Alors que l’inflation devient galopante avec l’augmentation du prix de l’essence à la pompe et que la pénurie des denrées de base se poursuit, voici que la baguette s’en mêle.
La scène n’est pas nouvelle, mais prend encore plus d’acuité à quelques encablures du mois de Ramadan, mois de la consommation par excellence. En début de semaine, les rayons des supermarchés vivent la même pénurie que celle de la semaine précédente. Les étalages des aliments de base et de première nécessité sont vides. Exit la farine, la semoule ou encore les huiles dans certains magasins, ne demeurent que le lait et les œufs. Les experts affirment que deux facteurs ont conduit à cette réalité, à savoir la spéculation et le comportement des consommateurs et leur frénésie à l’achat qu’on appelle couramment «ellahfa» en dialecte tunisien. Comme si c’était la fin du monde et qu’on allait manquer de tout, durant les jours à venir, les clients s’empressent de remplir leurs paniers à ras bord de produits alimentaires tant convoités. Au détriment des plus sages et plus raisonnables qui savent raison garder. «Les bons payent pour les mauvais», comme souvent. Entendre par là que les consommateurs les plus raisonnables et les plus sages paient les pots cassés. Un chef de rayon dans un supermarché au centre-ville fait part de sa désolation : «Il y avait quelques paquets de semoule ce matin tôt que des clients ont achetés en un temps éclair». Il ne reste aux autres que leurs yeux pour pleurer et constater les dégâts car en Tunisie «premier venu, premier servi» est une pratique courante qui génère la gabegie. Ces derniers temps, on voit des scènes d’hystérie comme lors des promotions sur des aliments avec une réduction de 50% ou des produits électroniques qui sont vendus à la première heure, du premier jour de la promotion au grand dam des clients suivants. C’est la course aux bonnes affaires, soit. Mais lorsqu’il s’agit de produits rationnés, à l’instar de la farine ou de la semoule en période de disette, on franchit le Rubicon. Maintenant faut-il craindre une augmentation du prix du pain ?

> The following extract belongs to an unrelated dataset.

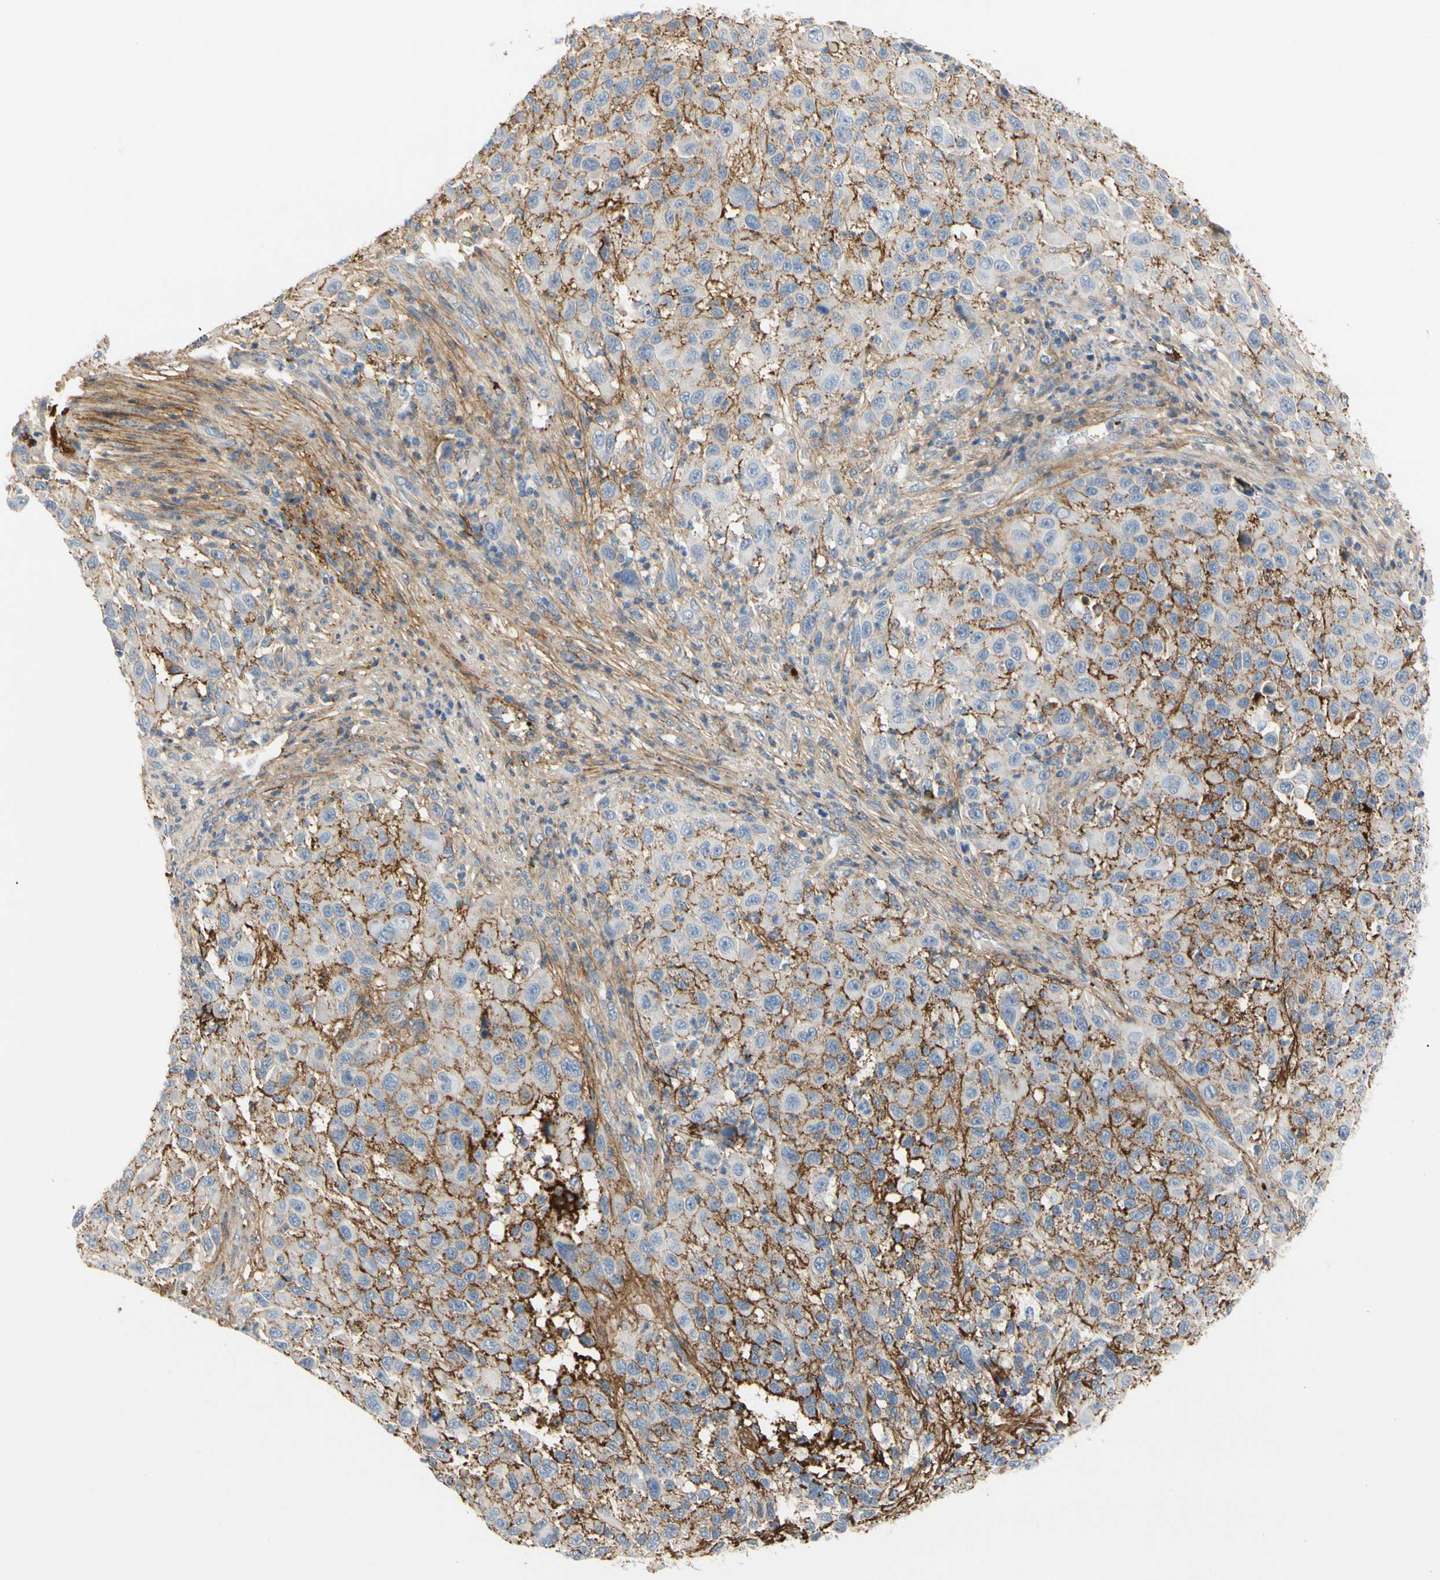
{"staining": {"intensity": "weak", "quantity": "25%-75%", "location": "cytoplasmic/membranous"}, "tissue": "melanoma", "cell_type": "Tumor cells", "image_type": "cancer", "snomed": [{"axis": "morphology", "description": "Malignant melanoma, Metastatic site"}, {"axis": "topography", "description": "Lymph node"}], "caption": "Tumor cells reveal low levels of weak cytoplasmic/membranous expression in approximately 25%-75% of cells in human melanoma.", "gene": "FGB", "patient": {"sex": "male", "age": 61}}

L’augmentation du cours mondial du blé, sachant que la Tunisie est un grand importateur de cette denrée de base, risque d’avoir des conséquences fâcheuses sur le plan social.
Alerte à Sfax
Au rythme où vont les choses, verra-t-on un jour une révolte du pain comme en janvier 1984 ? Connaissant l’importance de cette denrée alimentaire dans la nourriture du Tunisien, il y a fort à parier que oui. Pendant ce temps-là, du côté de Sfax, pour anticiper une probable disette, la Chambre syndicale des boulangeries propose d’augmenter le prix de la baguette à 420 millimes. Et celui du gros pain à 690 millimes. Le président de la chambre syndicale des boulangeries de Sfax, Abouda El Borchani, a affirmé, le mercredi 8 mars sur les ondes radiophoniques, que la chambre a proposé d’augmenter les prix du gros pain et de la baguette subventionnés. Il affirme également que le ministère du Commerce a des redevances envers la chambre qui datent de 10 mois. Un appel a été lancé pour le paiement des arriérés et des dus.
Dans cette panique générale, un journaliste tunisien a affirmé sur un ton sarcastique qu’il faut décréter le début du mois de Ramadan afin que le jeûne calme les ardeurs des citoyens et leur frénésie acheteuse. L’heure du rationnement a sonné. Ce sont les contrebandiers et les spéculateurs qui tirent aujourd’hui les ficelles, jouant au chat et à la souris avec les douaniers et les agents du contrôle économique. Les pénuries artificielles qu’ils créent leur permettent de garder sous leur coupe les circuits d’approvisionnement et de distribution. Un phénomène à la peau dure qui a du mal à disparaître sous nos cieux.